(Records for the exercise)

[Start of section]

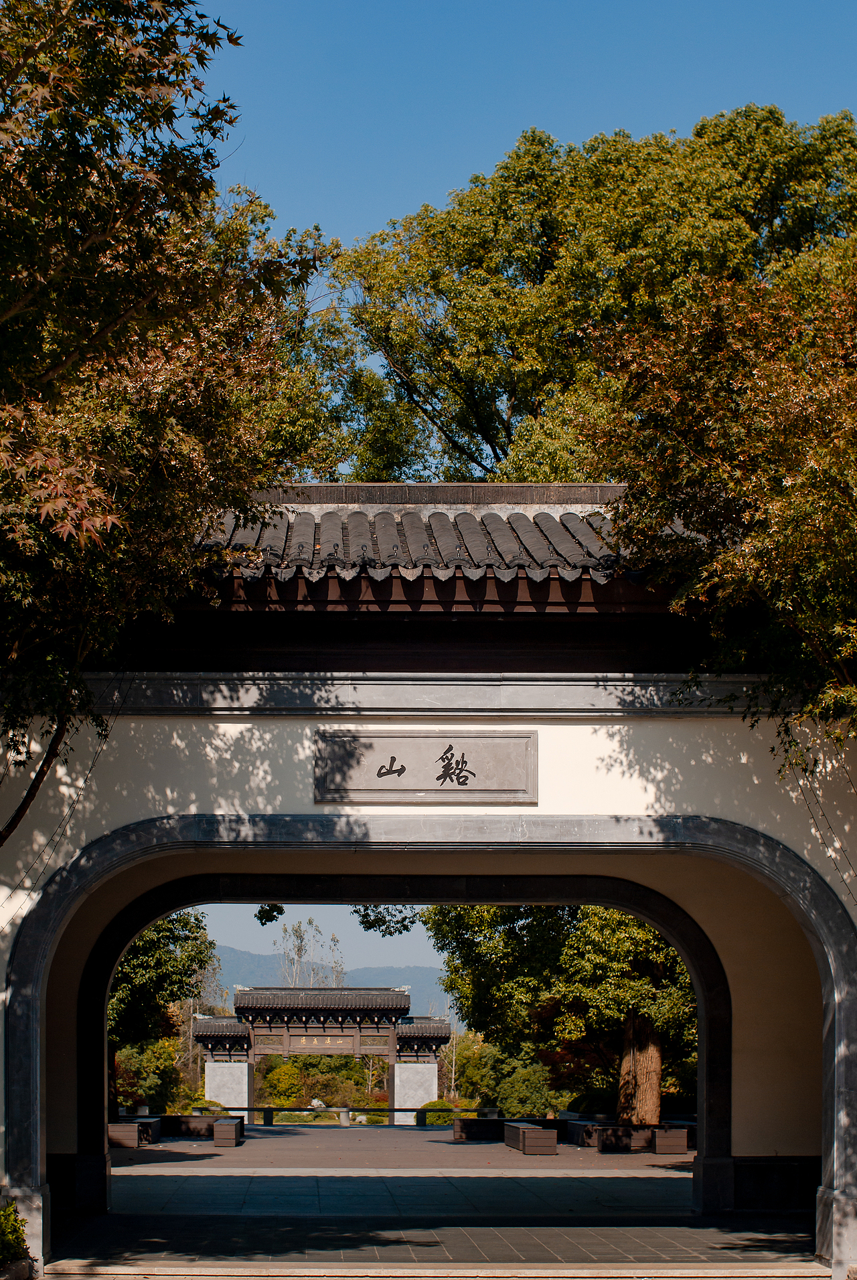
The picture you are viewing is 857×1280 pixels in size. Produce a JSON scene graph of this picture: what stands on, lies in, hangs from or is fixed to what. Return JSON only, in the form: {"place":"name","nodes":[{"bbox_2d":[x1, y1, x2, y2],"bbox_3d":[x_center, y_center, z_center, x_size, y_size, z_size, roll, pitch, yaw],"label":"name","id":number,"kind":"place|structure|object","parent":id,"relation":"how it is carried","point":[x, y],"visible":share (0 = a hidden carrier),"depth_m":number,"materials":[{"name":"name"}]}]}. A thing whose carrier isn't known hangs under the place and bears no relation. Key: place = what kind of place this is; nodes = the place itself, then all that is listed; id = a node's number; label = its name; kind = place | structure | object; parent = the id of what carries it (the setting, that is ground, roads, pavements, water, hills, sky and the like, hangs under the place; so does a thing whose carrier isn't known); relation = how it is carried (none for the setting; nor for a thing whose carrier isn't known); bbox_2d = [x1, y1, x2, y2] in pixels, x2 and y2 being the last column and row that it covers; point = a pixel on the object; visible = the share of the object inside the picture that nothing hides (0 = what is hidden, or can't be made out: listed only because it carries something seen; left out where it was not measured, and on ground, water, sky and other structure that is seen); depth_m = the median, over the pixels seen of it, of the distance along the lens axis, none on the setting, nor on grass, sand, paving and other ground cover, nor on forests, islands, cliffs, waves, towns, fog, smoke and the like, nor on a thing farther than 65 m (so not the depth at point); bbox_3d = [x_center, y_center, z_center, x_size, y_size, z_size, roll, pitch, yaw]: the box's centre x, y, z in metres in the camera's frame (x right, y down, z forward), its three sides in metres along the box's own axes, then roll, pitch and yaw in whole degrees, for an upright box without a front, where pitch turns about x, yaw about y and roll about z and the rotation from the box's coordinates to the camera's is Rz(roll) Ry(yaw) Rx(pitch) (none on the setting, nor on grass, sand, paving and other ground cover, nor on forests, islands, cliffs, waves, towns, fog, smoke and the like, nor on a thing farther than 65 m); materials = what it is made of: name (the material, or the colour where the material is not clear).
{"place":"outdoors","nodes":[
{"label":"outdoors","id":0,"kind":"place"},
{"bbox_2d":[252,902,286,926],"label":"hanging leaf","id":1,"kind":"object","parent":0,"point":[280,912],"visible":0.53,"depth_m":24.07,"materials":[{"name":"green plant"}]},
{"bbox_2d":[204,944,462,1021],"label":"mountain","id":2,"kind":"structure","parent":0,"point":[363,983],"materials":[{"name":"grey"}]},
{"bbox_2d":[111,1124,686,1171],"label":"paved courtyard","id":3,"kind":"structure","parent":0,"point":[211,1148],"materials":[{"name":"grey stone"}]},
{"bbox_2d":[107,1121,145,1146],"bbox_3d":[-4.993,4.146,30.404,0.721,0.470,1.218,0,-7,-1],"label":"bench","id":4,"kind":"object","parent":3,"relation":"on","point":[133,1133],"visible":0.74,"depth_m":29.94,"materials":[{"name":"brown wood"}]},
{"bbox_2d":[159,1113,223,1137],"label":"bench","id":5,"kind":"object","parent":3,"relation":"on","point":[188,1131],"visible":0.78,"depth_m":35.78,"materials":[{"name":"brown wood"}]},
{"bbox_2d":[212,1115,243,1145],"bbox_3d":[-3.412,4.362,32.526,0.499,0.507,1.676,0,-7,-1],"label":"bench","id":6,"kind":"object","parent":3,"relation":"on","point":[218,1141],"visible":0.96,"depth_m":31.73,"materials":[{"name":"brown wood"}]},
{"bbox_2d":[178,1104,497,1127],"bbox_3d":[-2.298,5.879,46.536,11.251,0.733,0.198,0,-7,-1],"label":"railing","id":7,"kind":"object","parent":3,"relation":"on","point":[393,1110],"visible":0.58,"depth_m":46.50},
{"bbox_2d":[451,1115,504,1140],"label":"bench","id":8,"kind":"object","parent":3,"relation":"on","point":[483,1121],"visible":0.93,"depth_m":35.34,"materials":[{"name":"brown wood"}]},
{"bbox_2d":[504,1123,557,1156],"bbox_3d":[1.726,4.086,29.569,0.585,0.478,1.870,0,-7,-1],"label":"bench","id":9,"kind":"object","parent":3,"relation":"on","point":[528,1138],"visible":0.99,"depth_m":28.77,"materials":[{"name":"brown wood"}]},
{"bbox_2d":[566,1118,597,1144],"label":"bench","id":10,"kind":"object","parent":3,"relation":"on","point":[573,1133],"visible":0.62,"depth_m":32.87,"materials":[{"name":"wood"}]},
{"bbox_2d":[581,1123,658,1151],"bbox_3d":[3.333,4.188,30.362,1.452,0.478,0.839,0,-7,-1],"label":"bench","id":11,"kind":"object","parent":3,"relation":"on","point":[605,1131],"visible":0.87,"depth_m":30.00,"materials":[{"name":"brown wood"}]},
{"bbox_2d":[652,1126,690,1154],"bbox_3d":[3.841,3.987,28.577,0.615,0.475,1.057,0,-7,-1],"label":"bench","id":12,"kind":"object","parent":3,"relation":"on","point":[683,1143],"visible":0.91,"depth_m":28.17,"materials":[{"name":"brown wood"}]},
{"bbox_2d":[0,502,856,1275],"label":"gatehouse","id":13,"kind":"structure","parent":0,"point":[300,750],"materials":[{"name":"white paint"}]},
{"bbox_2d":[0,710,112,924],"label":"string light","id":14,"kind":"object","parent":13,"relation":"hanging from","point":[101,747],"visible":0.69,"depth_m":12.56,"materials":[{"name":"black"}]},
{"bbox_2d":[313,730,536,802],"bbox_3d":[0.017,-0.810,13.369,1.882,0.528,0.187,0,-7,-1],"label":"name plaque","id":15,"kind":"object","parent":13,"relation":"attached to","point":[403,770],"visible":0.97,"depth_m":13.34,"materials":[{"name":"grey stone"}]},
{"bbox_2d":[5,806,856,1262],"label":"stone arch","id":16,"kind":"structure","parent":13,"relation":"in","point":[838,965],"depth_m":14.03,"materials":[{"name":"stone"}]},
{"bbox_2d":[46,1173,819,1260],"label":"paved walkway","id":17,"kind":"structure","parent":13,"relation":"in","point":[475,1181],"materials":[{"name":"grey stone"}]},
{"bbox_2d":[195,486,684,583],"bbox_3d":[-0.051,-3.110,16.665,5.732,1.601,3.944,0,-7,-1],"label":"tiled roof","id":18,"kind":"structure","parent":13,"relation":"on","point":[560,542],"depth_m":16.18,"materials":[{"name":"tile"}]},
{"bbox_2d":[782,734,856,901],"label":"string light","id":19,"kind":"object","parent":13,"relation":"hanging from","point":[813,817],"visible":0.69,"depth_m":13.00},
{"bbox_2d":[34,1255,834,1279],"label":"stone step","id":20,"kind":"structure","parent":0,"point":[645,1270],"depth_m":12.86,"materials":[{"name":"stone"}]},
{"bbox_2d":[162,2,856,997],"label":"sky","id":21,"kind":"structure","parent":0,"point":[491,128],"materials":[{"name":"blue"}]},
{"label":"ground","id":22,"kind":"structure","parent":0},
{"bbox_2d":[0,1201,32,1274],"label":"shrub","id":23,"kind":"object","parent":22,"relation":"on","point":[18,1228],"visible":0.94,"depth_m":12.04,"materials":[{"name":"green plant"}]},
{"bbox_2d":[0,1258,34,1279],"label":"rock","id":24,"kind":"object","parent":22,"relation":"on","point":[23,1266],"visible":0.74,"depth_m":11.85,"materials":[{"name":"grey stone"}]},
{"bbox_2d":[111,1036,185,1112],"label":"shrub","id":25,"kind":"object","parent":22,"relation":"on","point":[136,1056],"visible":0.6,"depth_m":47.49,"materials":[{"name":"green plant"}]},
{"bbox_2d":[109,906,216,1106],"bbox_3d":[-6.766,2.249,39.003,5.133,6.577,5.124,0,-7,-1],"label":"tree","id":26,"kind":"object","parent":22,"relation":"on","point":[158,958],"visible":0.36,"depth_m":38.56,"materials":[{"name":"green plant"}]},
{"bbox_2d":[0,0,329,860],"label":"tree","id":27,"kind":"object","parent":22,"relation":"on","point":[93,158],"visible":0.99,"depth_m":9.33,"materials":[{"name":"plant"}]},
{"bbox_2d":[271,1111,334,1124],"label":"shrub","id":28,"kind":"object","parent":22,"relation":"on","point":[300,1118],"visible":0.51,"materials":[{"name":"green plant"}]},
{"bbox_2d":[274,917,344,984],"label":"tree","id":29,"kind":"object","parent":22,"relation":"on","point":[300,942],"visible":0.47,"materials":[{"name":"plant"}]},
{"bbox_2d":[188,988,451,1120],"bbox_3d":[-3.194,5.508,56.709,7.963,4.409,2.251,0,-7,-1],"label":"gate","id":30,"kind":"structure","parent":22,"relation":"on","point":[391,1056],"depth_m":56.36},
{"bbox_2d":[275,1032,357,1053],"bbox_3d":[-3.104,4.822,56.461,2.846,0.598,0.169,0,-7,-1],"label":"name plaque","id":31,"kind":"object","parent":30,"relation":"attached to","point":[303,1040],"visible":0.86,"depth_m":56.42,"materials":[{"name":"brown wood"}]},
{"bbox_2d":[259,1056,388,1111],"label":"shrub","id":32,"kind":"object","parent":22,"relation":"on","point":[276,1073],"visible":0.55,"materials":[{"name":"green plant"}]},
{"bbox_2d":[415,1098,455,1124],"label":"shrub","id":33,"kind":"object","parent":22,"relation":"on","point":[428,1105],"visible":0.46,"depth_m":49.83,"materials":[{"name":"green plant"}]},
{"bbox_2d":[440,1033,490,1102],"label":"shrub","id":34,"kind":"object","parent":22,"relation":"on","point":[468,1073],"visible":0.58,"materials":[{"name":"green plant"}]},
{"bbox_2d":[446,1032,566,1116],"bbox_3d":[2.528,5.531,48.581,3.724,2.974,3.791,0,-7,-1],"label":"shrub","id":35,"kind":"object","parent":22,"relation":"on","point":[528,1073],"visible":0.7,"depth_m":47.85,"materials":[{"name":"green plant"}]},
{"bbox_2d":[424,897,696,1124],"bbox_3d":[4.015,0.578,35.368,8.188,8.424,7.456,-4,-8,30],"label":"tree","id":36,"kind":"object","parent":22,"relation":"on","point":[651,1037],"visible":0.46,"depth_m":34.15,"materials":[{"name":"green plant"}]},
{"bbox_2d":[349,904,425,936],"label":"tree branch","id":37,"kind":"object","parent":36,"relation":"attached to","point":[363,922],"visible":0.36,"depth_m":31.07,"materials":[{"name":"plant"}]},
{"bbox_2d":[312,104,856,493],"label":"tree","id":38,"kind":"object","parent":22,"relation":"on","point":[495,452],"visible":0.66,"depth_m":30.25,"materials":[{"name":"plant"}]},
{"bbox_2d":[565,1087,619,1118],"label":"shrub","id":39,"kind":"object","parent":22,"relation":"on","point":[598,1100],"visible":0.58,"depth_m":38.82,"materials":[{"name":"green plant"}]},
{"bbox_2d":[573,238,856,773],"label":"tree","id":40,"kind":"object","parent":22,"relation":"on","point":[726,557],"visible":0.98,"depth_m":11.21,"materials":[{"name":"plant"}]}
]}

[End of section]
[Start of section]

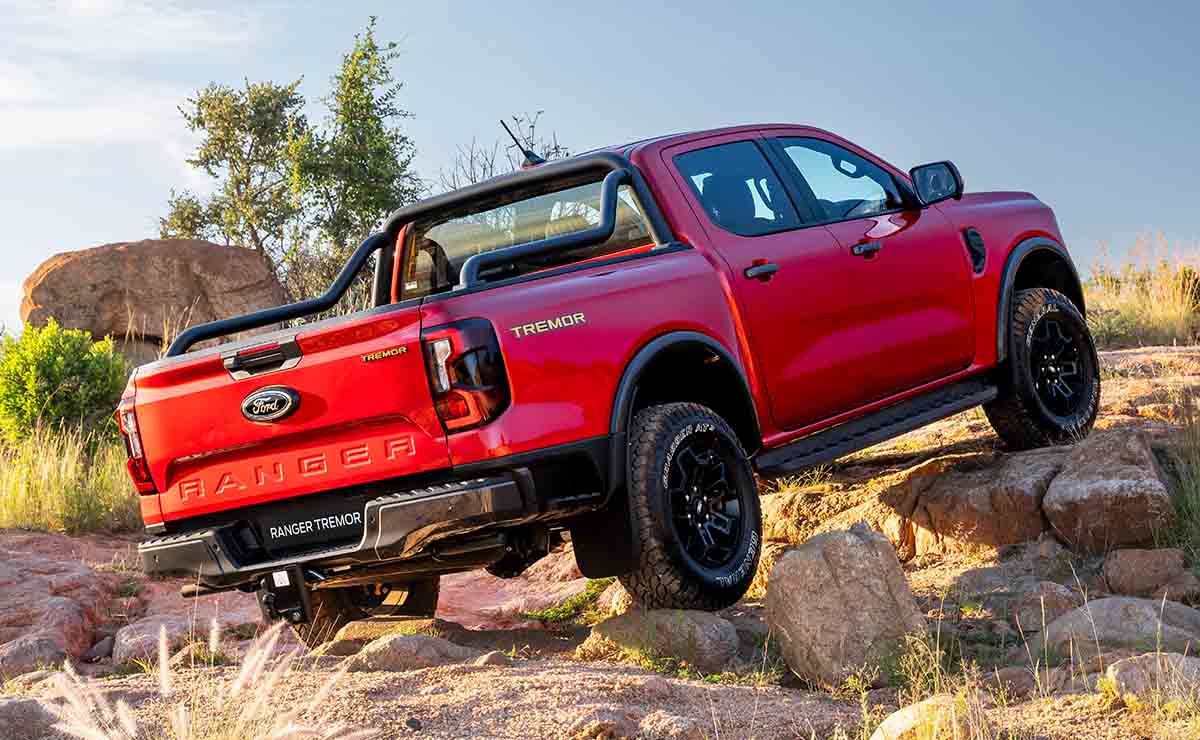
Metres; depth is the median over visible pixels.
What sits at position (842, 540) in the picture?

[End of section]

What is needed is a verbatim copy of every line in the records above from the one containing "Metres; depth is" down to the one containing "What sits at", both included, and nothing more.

(Output below)
Metres; depth is the median over visible pixels.
What sits at position (842, 540) in the picture?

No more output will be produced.